_所给摘录_
= = = =

LOMO:Full Parameter Fine-tuning for Large Language Models with Limited Resources

URL

paper: https://arxiv.org/pdf/2306.09782
code: https://github.com/OpenLMLab/LOMO

TL;DR

本文提出一种名为 LOMO 的大模型微调方法，它在梯度计算和优化过程中的内存消耗方面进行了精细的优化设计，使得有限资源的设备能够实现对大型语言模型的全参数微调。

Algorithm

LOMO 的全称是 LOw Memory Optimizer，它的核心思想是:
1. 用 SGD 代替 Adam 优化器
2. 融合梯度计算和梯度更新
3. 拆分全局梯度和局部梯度

1. 优化器

Adam 优化器比 SGD 优化器更消耗显存
LOMO 认为 SGD 优化器在大模型微调任务中已足够

2. 融合梯度计算和梯度更新

传统深度学习框架中，梯度计算和梯度更新是分开的，即先将所有层的梯度计算完毕后，再统一进行梯度更新
这样做的问题是，需要保存所有层的梯度，占用大量显存
LOMO 提出了一种融合梯度计算和梯度更新的方法，即每计算完一层的梯度，就立即进行梯度更新

3. 拆分全局梯度和局部梯度

在大模型微调任务中，有一个常用的稳定训练的策略是在模型梯度上加入梯度裁剪，梯度裁剪方式一般有两种：
- Clipping Gradient Value：直接裁剪梯度到一个固定范围
- Clipping Gradient Norm：裁剪梯度的范数到一个固定值
Clipping Gradient Value 无需全局梯度
Clipping Gradient Norm 需要全局梯度信息，这和 LOMO 的设计相违背，因此 LOMO 不得不单独处理这种情况
具体的处理方式是，如果模型训练过程中需要 Clipping Gradient Norm，则 每个 Step 做两次 forward - backward
- 第一次用于计算全局梯度的总范数，根据总范数和设定的阈值计算裁剪比例
- 第二次做真正的 backward，并在 backward 过程中对梯度进行裁剪 + 局部参数更新

4. 代码实现

class LOMO(Optimizer):
    """

= = = =

_所列条目_
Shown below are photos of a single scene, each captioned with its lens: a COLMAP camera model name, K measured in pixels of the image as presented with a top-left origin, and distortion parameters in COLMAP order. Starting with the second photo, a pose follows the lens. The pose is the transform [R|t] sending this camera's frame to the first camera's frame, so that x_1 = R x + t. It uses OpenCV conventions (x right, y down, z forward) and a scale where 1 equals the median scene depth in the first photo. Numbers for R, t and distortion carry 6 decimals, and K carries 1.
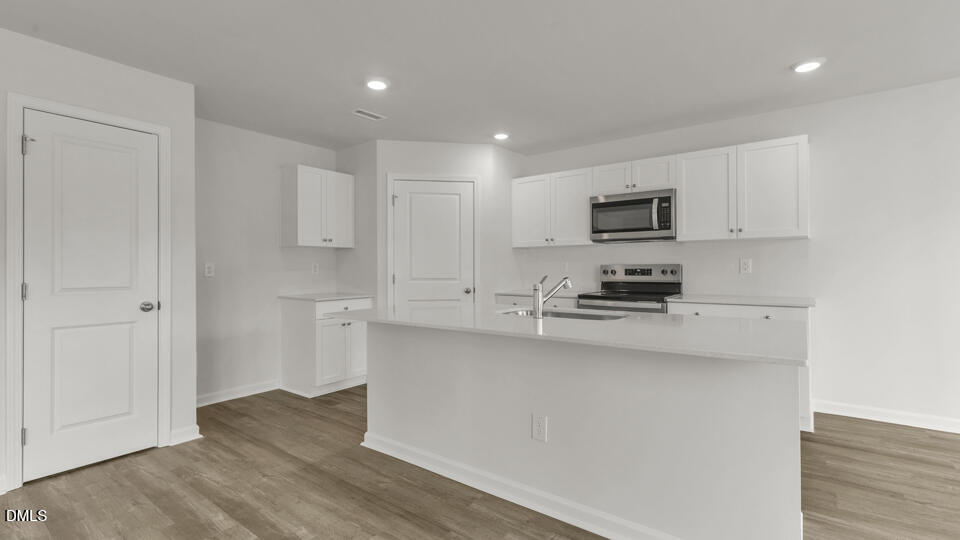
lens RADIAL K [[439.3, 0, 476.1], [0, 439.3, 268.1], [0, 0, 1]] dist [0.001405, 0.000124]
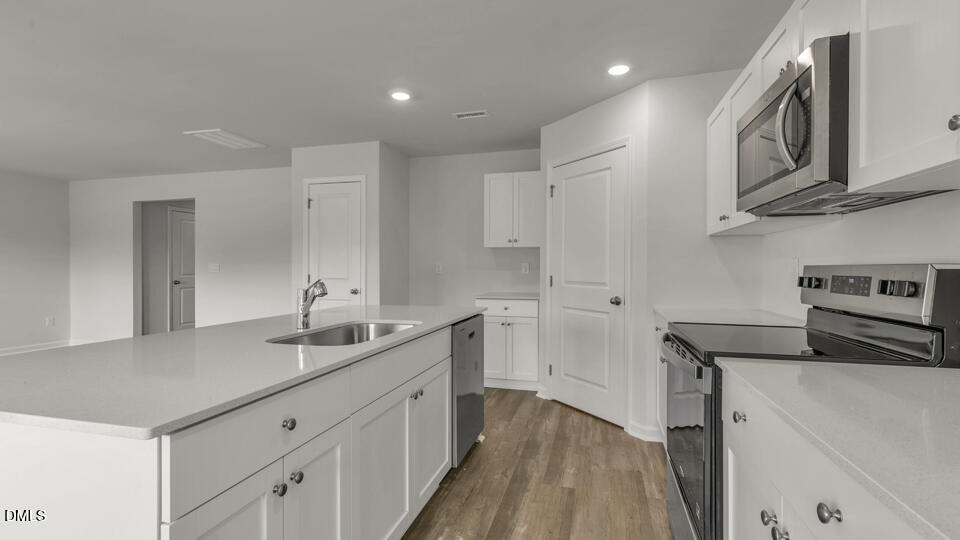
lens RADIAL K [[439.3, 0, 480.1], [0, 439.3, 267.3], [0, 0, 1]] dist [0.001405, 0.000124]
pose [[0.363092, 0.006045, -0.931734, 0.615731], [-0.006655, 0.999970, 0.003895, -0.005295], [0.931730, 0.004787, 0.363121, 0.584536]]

= = = =

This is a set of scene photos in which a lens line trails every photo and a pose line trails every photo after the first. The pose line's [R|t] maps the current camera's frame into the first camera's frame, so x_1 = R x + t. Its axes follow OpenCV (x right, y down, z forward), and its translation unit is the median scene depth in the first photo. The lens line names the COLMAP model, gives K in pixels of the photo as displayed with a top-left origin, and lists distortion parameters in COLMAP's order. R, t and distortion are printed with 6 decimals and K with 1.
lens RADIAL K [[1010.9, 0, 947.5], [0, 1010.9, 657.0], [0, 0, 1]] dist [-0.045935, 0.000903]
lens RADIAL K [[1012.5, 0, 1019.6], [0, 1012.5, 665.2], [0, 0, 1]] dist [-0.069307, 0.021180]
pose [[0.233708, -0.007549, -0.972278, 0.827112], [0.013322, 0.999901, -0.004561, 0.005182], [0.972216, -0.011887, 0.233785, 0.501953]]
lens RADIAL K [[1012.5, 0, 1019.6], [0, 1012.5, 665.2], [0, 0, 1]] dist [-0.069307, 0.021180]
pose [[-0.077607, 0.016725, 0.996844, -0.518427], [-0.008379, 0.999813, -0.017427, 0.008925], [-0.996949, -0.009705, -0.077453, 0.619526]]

= = = =

_练习清单_
**1.** 请列出关于 LOMO 微调方法的摘录中所述的 LOMO 全部核心思想。
**2.** 请接着关于 LOMO 微调方法的摘录的最后一行往下写。
上面的条目与本练习无关。

_各题答案_
**1.**
1. 用 SGD 代替 Adam 优化器
2. 融合梯度计算和梯度更新
3. 拆分全局梯度和局部梯度

**2.**
    一个自定义的优化器类LOMO，用于在分布式训练中的梯度更新。
    该类实现两个梯度更新函数 :meth:`fuse_update` 和 :meth:`fuse_update_zero3`，分别用于非ZeRO和ZeRO模式下的梯度更新。
    :param model: 待优化的模型
    :param lr: 学习率，默认值为1e-3
    :param clip_grad_norm: 梯度裁剪的范数阈值
        .. note::
            clip_grad_norm须为正数
    :param clip_grad_value: 梯度裁剪的值域阈值
    """
    def __init__(self, model, lr=1e-3, clip_grad_norm=None, clip_grad_value=None):
        self.model = model
        self.lr = lr
        self.local_rank = int(os.environ["LOCAL_RANK"])
        self.world_size = dist.get_world_size()
        self.clip_grad_norm = clip_grad_norm
        self.clip_grad_value = clip_grad_value
        # for grad norm
        if self.clip_grad_norm is not None and self.clip_grad_norm <= 0:
            raise ValueError(
                f"clip_grad_norm should be positive, got {self.clip_grad_norm}."
            )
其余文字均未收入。